What to do
Check every line of the entries that follow, and copy the ones containing "keys".

Records provided: Begin

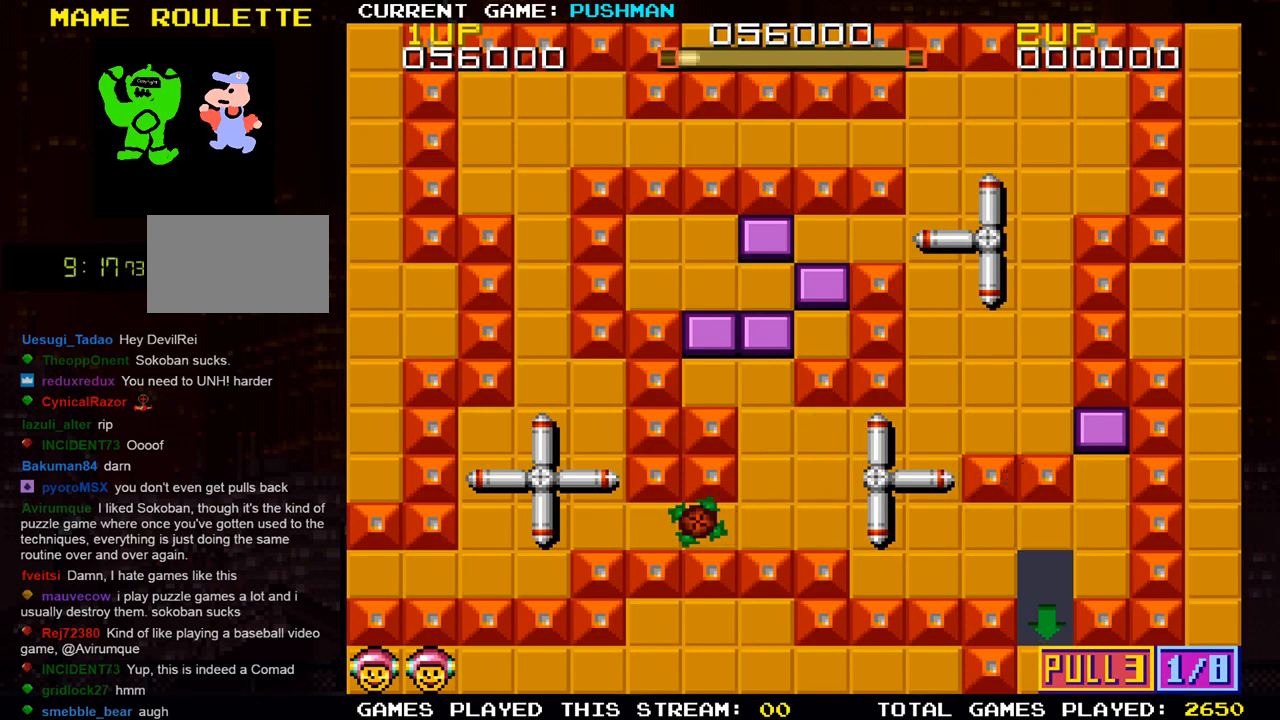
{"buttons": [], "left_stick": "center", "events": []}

Records provided: End
Records provided: Begin

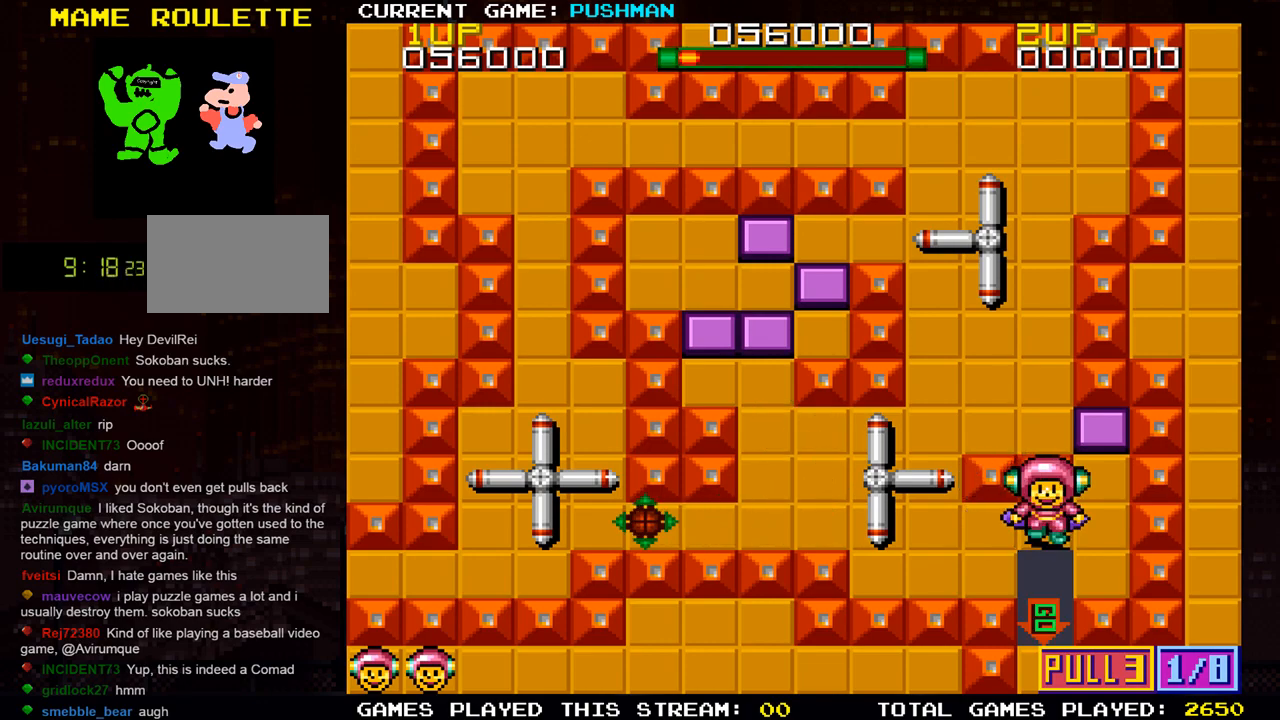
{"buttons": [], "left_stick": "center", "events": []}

Records provided: End
Records provided: Begin

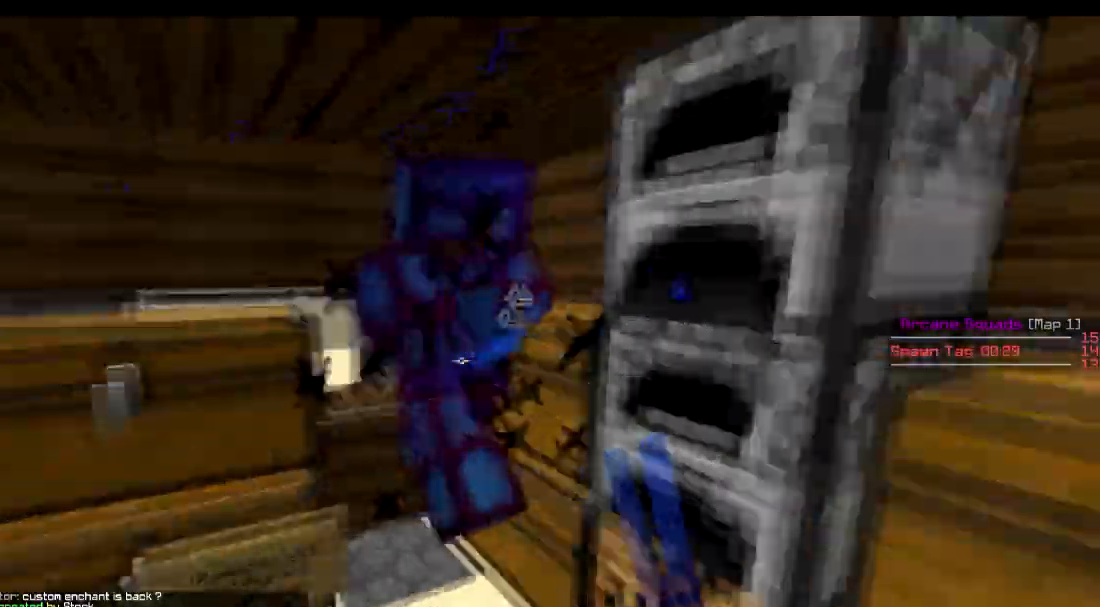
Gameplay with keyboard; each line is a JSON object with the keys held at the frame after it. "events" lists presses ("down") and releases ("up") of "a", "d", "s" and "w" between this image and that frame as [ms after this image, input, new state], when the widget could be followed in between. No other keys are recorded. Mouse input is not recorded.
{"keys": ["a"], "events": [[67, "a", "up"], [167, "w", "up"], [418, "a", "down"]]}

Records provided: End

Solution to this exercise
Gameplay with keyboard; each line is a JSON object with the keys held at the frame after it. "events" lists presses ("down") and releases ("up") of "a", "d", "s" and "w" between this image and that frame as [ms after this image, input, new state], when the widget could be followed in between. No other keys are recorded. Mouse input is not recorded.
{"keys": ["a"], "events": [[67, "a", "up"], [167, "w", "up"], [418, "a", "down"]]}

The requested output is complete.